15. November 1965: Willstätter-Preis für den Besten

15.11.2015, 07:00 Uhr
15. November 1965: Willstätter-Preis für den Besten

© Eißner

Das Vorbild des einzigen Nürnberger Nobelpreisträgers Richard Willstätter soll die Schüler in Zukunft zu noch größeren Leistungen anspornen. Als gestern das Realgymnasium am Inneren Laufer Platz den Namen seines einstigen Paradeschülers erhielt, wurde gleichzeitig ein Richard-Willstätter-Preis gestiftet. Der Preis von 3.000 DM fällt am Ende eines jeden Schuljahres dem jeweils besten Abiturienten zu.

Die Feier zur „Taufe“ des Realgymnasiums gestaltete sich zu einem kulturellen Ereignis von überregionaler Bedeutung. Oberstudiendirektor Dr. Georg-Karl Bauer begrüßte eine lange Reihe von Ehrengästen, Professoren, Direktoren und Ministerialräten, an der Spitze Nobelpreisträger Professor Dr. Richard Kuhn aus Heidelberg.

Die Stadt Nürnberg wurde von Bürgermeister Franz Haas vertreten. „Richard Willstätter war ein vorbildlicher Lehrmeister. Er wirkt in einem Großteil seiner Schüler fort“, sagte Oberstudiendirektor Dr. Bauer, als er die Namensgebung begründete. „Wenn wir schon auf unseren traditionellen Namen Realgymnasium verzichten, so wollten wir den neuen Namen wenigstens in der Tradition verankern. Wir möchten einen Namen aus der Geschichte unserer Schule. Dabei mußten wir zwangsläufig auf den Namen Richard Willstätter stoßen!“

In bewegten Worten, anschaulich mit Lichtbildern unterstützt, schilderte Professor Dr. Richard Kuhn, der 1938 den Nobelpreis für Chemie erhielt, den großen Lehrmeister und großherzigen Menschen Richard Willstätter.
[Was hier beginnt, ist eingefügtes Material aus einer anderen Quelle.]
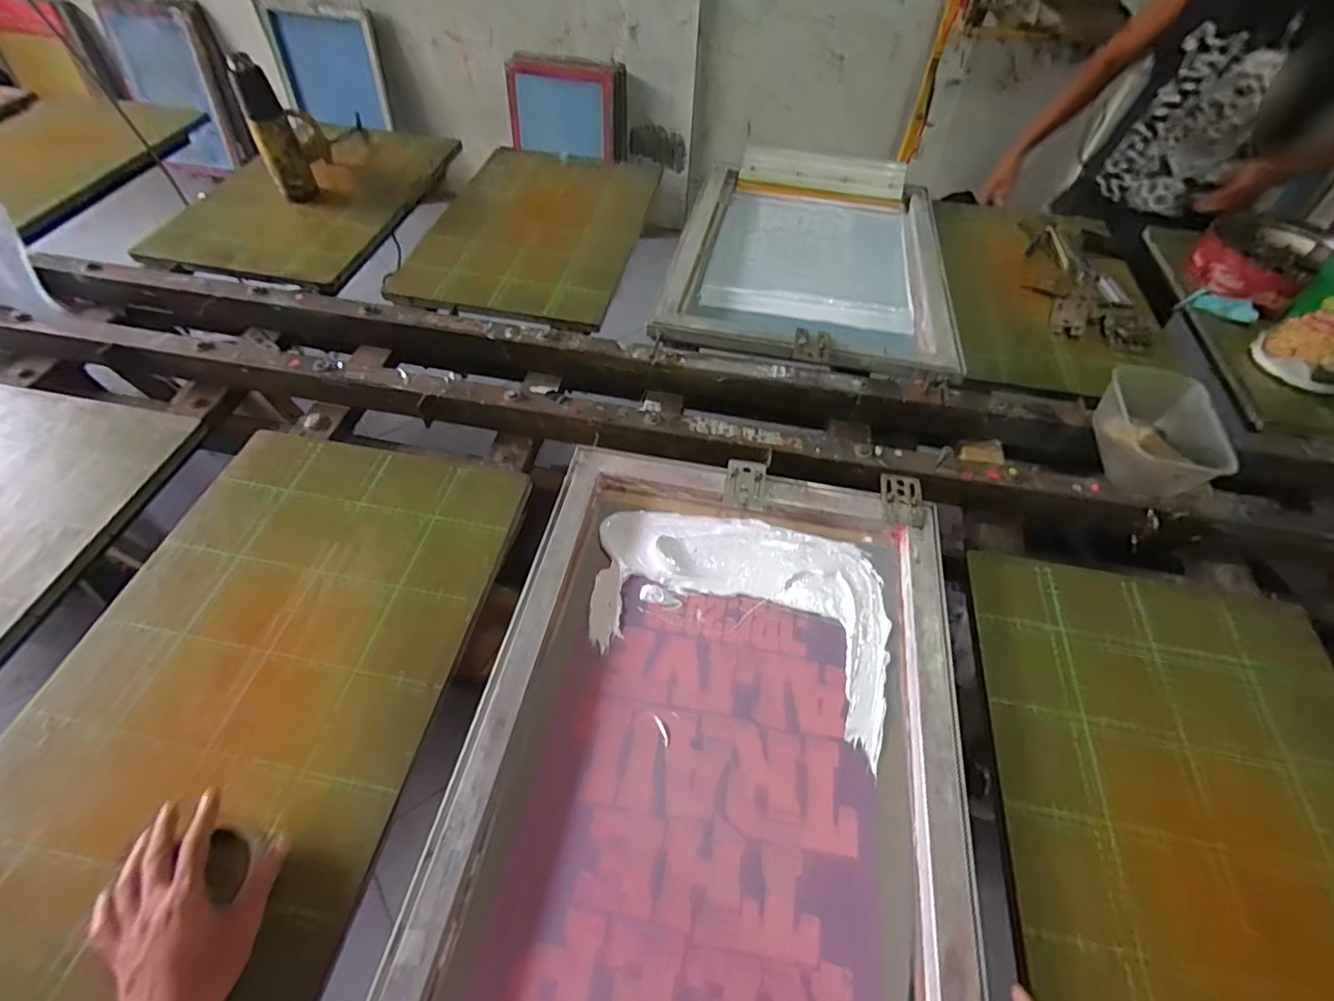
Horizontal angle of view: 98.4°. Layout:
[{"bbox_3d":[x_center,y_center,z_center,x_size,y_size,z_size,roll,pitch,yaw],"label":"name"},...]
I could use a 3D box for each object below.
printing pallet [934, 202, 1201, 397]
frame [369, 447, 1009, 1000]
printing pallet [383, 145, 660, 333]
[{"bbox_3d":[0.715,-0.390,1.082,0.402,0.031,0.583,12,54,6],"label":"printing pallet"},{"bbox_3d":[0.055,0.234,0.581,0.476,0.042,0.654,8,55,5],"label":"frame"},{"bbox_3d":[-0.251,-0.548,1.138,0.377,0.025,0.584,11,54,6],"label":"printing pallet"}]

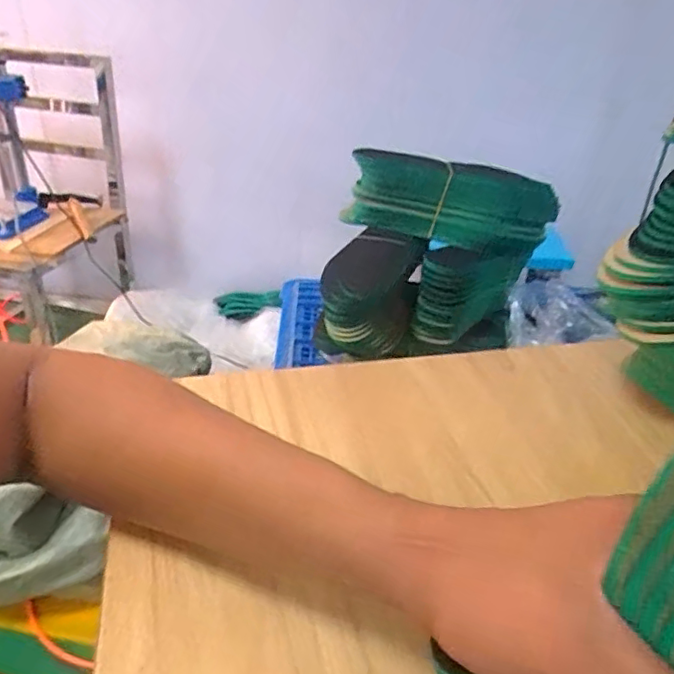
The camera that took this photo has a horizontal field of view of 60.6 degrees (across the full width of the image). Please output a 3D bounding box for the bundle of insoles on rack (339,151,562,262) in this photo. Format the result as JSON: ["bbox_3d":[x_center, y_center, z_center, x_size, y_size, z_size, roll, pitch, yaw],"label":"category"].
[{"bbox_3d":[0.163,-0.202,0.838,0.290,0.099,0.106,12,32,14],"label":"bundle of insoles on rack"}]

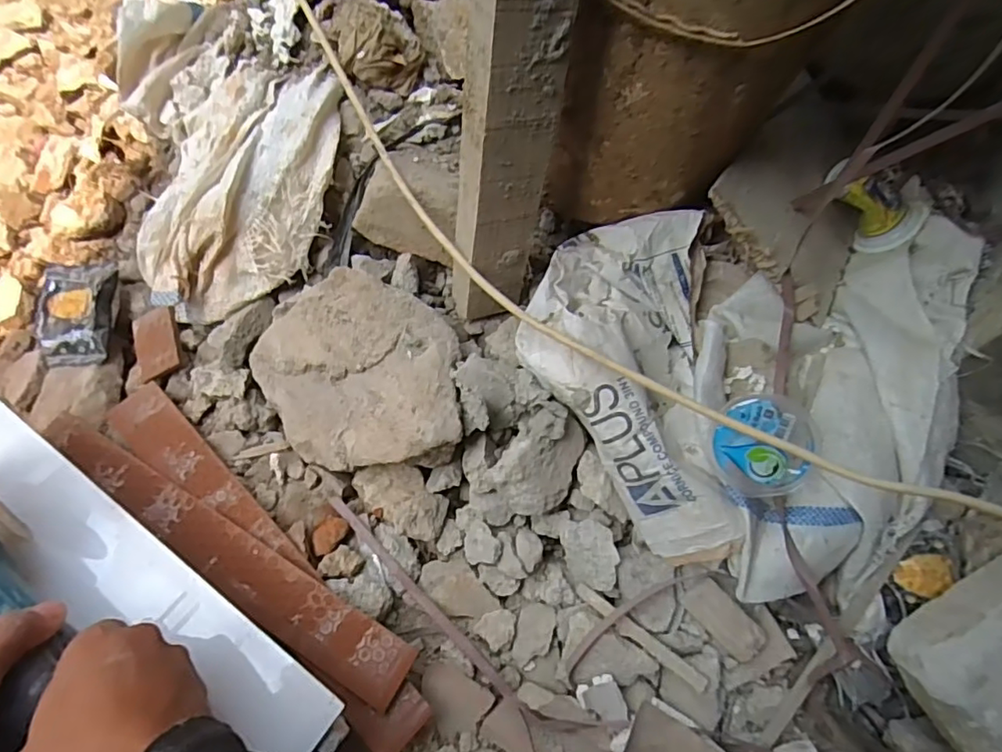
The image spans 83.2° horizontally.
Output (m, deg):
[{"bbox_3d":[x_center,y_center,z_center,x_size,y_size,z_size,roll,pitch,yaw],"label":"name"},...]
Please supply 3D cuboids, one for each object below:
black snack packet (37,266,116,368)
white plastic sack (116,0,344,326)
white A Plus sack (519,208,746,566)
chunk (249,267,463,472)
[{"bbox_3d":[-0.453,-0.067,0.606,0.092,0.023,0.116,-7,76,11],"label":"black snack packet"},{"bbox_3d":[-0.269,-0.225,0.555,0.220,0.080,0.329,-7,85,8],"label":"white plastic sack"},{"bbox_3d":[0.110,0.010,0.481,0.170,0.073,0.297,-9,77,-4],"label":"white A Plus sack"},{"bbox_3d":[-0.135,-0.001,0.522,0.204,0.090,0.163,4,64,2],"label":"chunk"}]

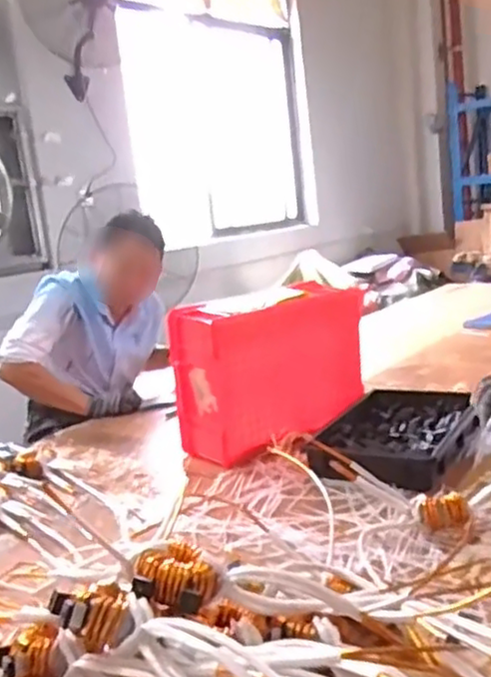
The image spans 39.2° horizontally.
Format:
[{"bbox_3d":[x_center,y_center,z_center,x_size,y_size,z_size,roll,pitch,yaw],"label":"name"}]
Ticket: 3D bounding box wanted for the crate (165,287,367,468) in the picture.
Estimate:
[{"bbox_3d":[0.060,0.056,1.386,0.382,0.272,0.194,-14,13,-33],"label":"crate"}]

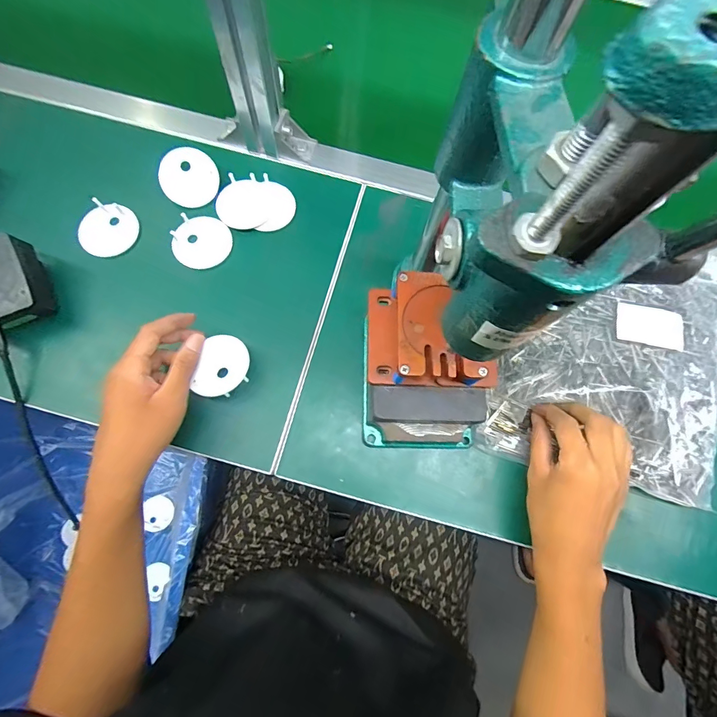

Der Chemiker, der 1939 wegen seines jüdischen Glaubens in die Schweiz emigrieren mußte, habe jedem seiner Schüler entscheidende Ratschläge für das Leben mitgegeben.

Als wahrhaft väterlich empfindet Professor Dr. Kuhn es heute noch, daß ihm Willstätter, der die Arbeit eines Justus von Libig und Adolf von Baeyer fortsetzte, Lebensmittel schickte. 1923 habe ihm sein großer Lehrmeister die Teilnahme am Internationalen Kongreß in Edinburgh möglich gemacht, indem er ihm im Labor ein Bündel US-Dollar zusteckte.

Im Namen aller Willstätter-Schüler dankte Professor Dr. Kuhn der Anstalt für den Entschluß, künftig den Namen des berühmten Wissenschaftlers zu tragen. Sodann überreichte er dem Schulleiter Dr. Bauer die Willstätter-Biographie „Aus meinem Leben“, einen Scheck über 1.000 DM, der zum chemischen Unterricht beitragen soll, weiterhin zwei Schecks über jeweils 3000 DM. Diese Gelder kommen aus dem Fonds der chemischen Industrie und von Dr. Kuhn persönlich; sie sind für chemische Untersuchungen bzw. als Auszeichnung für besondere Leistungen in allen Fächern gedacht. „Nürnberg ist Willstätter nicht nur durch das Gymnasium verbunden, sondern auch durch die Zweigstelle der Sandoz-AG“, erläuterte Dr. h. c. Charles Maurice Jacottet, Vizepräsident und Delegierter der Firma.

Richard Willstätter hatte nach der Emigration sein Wissen in den Dienst dieses Werkes gestellt. Bewegung kam in die Reihen der Festgäste, als Dr. Jacottet den Beschluß der Sandoz-AG bekanntgab, in jedem Jahr für den besten Abiturienten der Schule den Willstätter-Preis zu vergeben. Lebhafter Beifall dankte dem Sprecher für sein Versprechen.